=== DIRECTIONS ===
Give the data again exactly as written, skipping any pictures.

=== DATASET SECTION ===
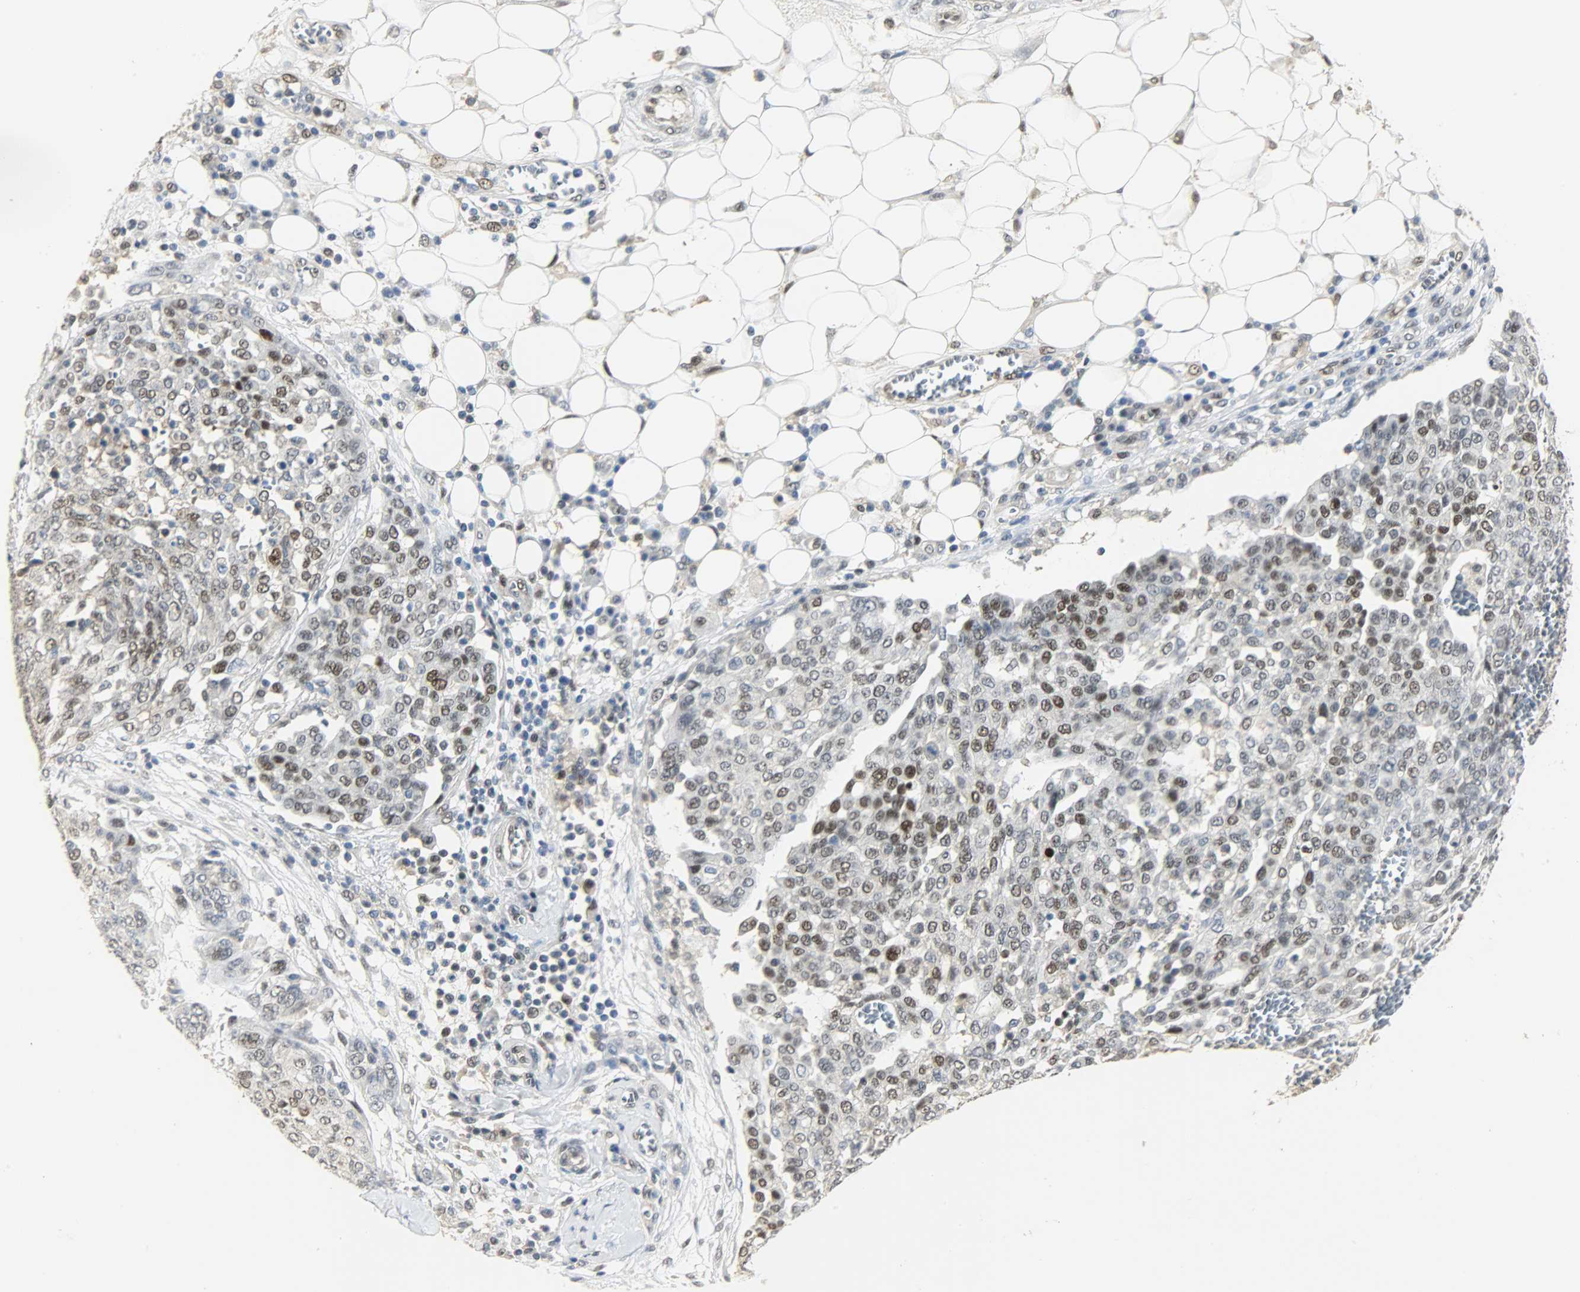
{"staining": {"intensity": "moderate", "quantity": "25%-75%", "location": "nuclear"}, "tissue": "ovarian cancer", "cell_type": "Tumor cells", "image_type": "cancer", "snomed": [{"axis": "morphology", "description": "Cystadenocarcinoma, serous, NOS"}, {"axis": "topography", "description": "Soft tissue"}, {"axis": "topography", "description": "Ovary"}], "caption": "Immunohistochemical staining of ovarian serous cystadenocarcinoma demonstrates medium levels of moderate nuclear protein staining in approximately 25%-75% of tumor cells.", "gene": "NPEPL1", "patient": {"sex": "female", "age": 57}}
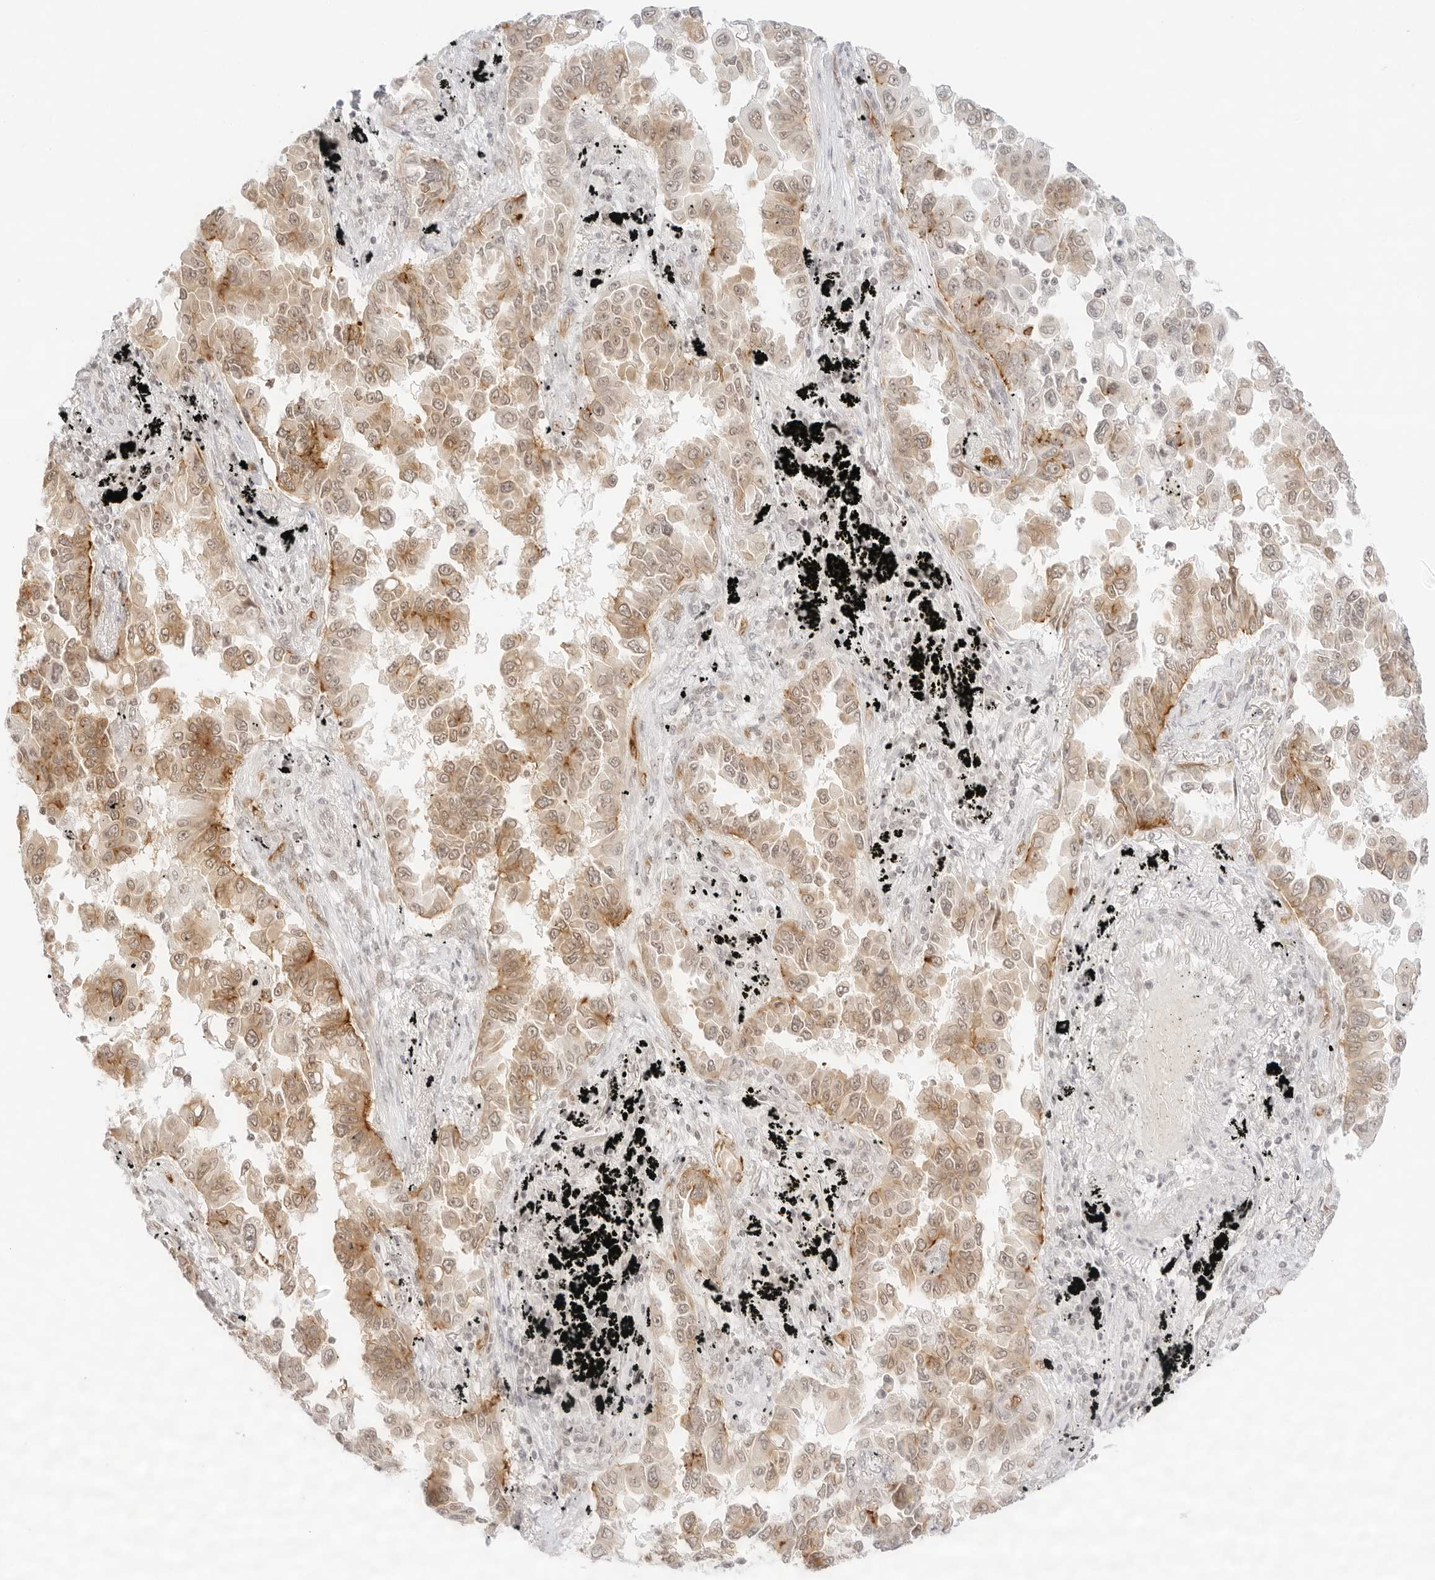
{"staining": {"intensity": "moderate", "quantity": ">75%", "location": "cytoplasmic/membranous,nuclear"}, "tissue": "lung cancer", "cell_type": "Tumor cells", "image_type": "cancer", "snomed": [{"axis": "morphology", "description": "Adenocarcinoma, NOS"}, {"axis": "topography", "description": "Lung"}], "caption": "DAB immunohistochemical staining of lung cancer shows moderate cytoplasmic/membranous and nuclear protein expression in approximately >75% of tumor cells.", "gene": "GNAS", "patient": {"sex": "female", "age": 67}}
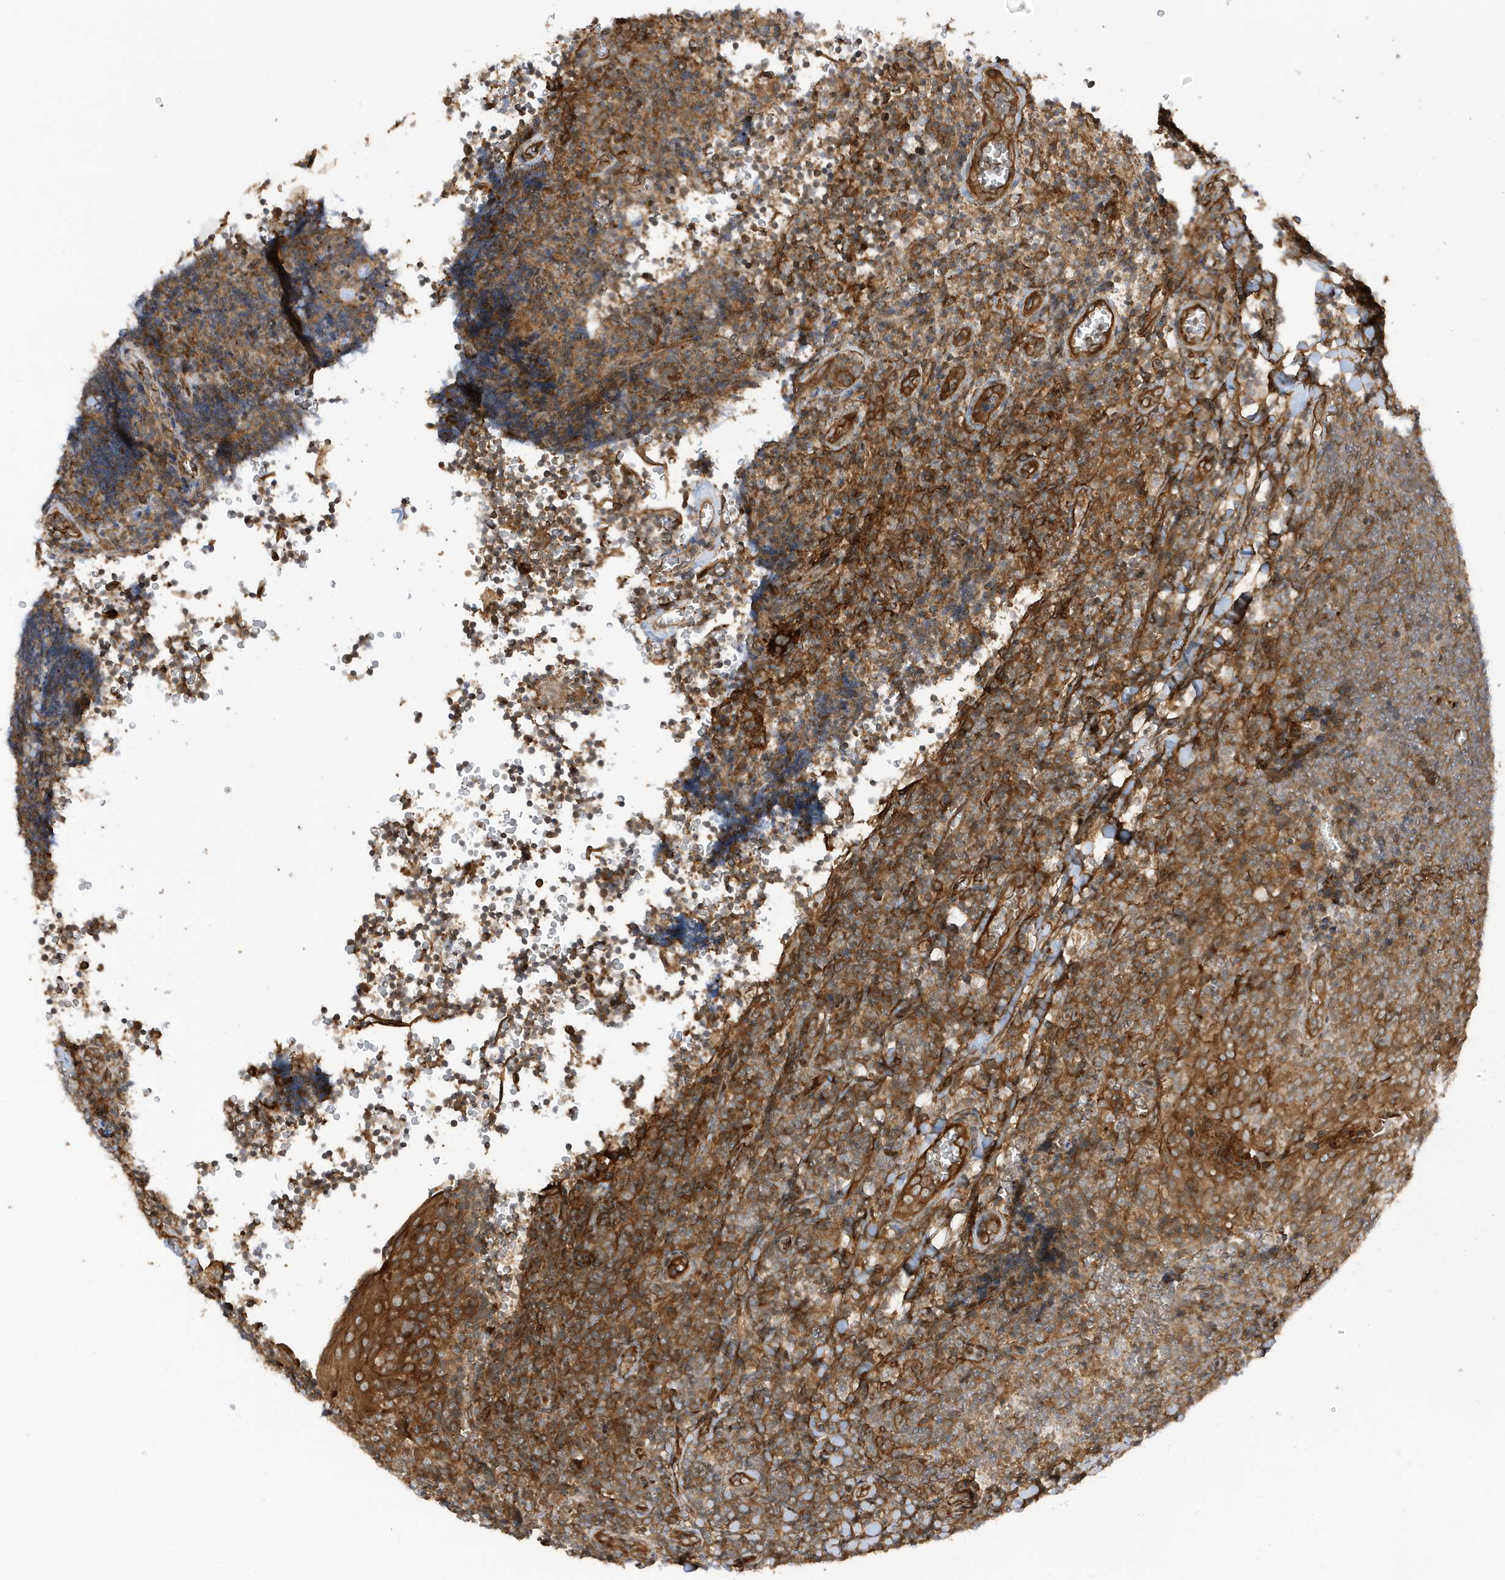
{"staining": {"intensity": "moderate", "quantity": ">75%", "location": "cytoplasmic/membranous"}, "tissue": "tonsil", "cell_type": "Germinal center cells", "image_type": "normal", "snomed": [{"axis": "morphology", "description": "Normal tissue, NOS"}, {"axis": "topography", "description": "Tonsil"}], "caption": "Brown immunohistochemical staining in benign human tonsil displays moderate cytoplasmic/membranous positivity in approximately >75% of germinal center cells. (DAB IHC with brightfield microscopy, high magnification).", "gene": "CDC42EP3", "patient": {"sex": "male", "age": 27}}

=== ANSWER TO THIS TASK ===
{"staining": {"intensity": "moderate", "quantity": "25%-75%", "location": "nuclear"}, "tissue": "ovarian cancer", "cell_type": "Tumor cells", "image_type": "cancer", "snomed": [{"axis": "morphology", "description": "Cystadenocarcinoma, serous, NOS"}, {"axis": "topography", "description": "Soft tissue"}, {"axis": "topography", "description": "Ovary"}], "caption": "Immunohistochemical staining of ovarian serous cystadenocarcinoma demonstrates medium levels of moderate nuclear protein staining in approximately 25%-75% of tumor cells.", "gene": "NPEPL1", "patient": {"sex": "female", "age": 57}}
{"staining": {"intensity": "moderate", "quantity": ">75%", "location": "cytoplasmic/membranous,nuclear"}, "tissue": "lung cancer", "cell_type": "Tumor cells", "image_type": "cancer", "snomed": [{"axis": "morphology", "description": "Adenocarcinoma, NOS"}, {"axis": "topography", "description": "Lung"}], "caption": "DAB immunohistochemical staining of lung cancer shows moderate cytoplasmic/membranous and nuclear protein expression in approximately >75% of tumor cells.", "gene": "GNAS", "patient": {"sex": "female", "age": 67}}
{"staining": {"intensity": "moderate", "quantity": ">75%", "location": "cytoplasmic/membranous"}, "tissue": "tonsil", "cell_type": "Germinal center cells", "image_type": "normal", "snomed": [{"axis": "morphology", "description": "Normal tissue, NOS"}, {"axis": "topography", "description": "Tonsil"}], "caption": "Brown immunohistochemical staining in benign human tonsil displays moderate cytoplasmic/membranous positivity in approximately >75% of germinal center cells. (DAB IHC with brightfield microscopy, high magnification).", "gene": "CDC42EP3", "patient": {"sex": "male", "age": 27}}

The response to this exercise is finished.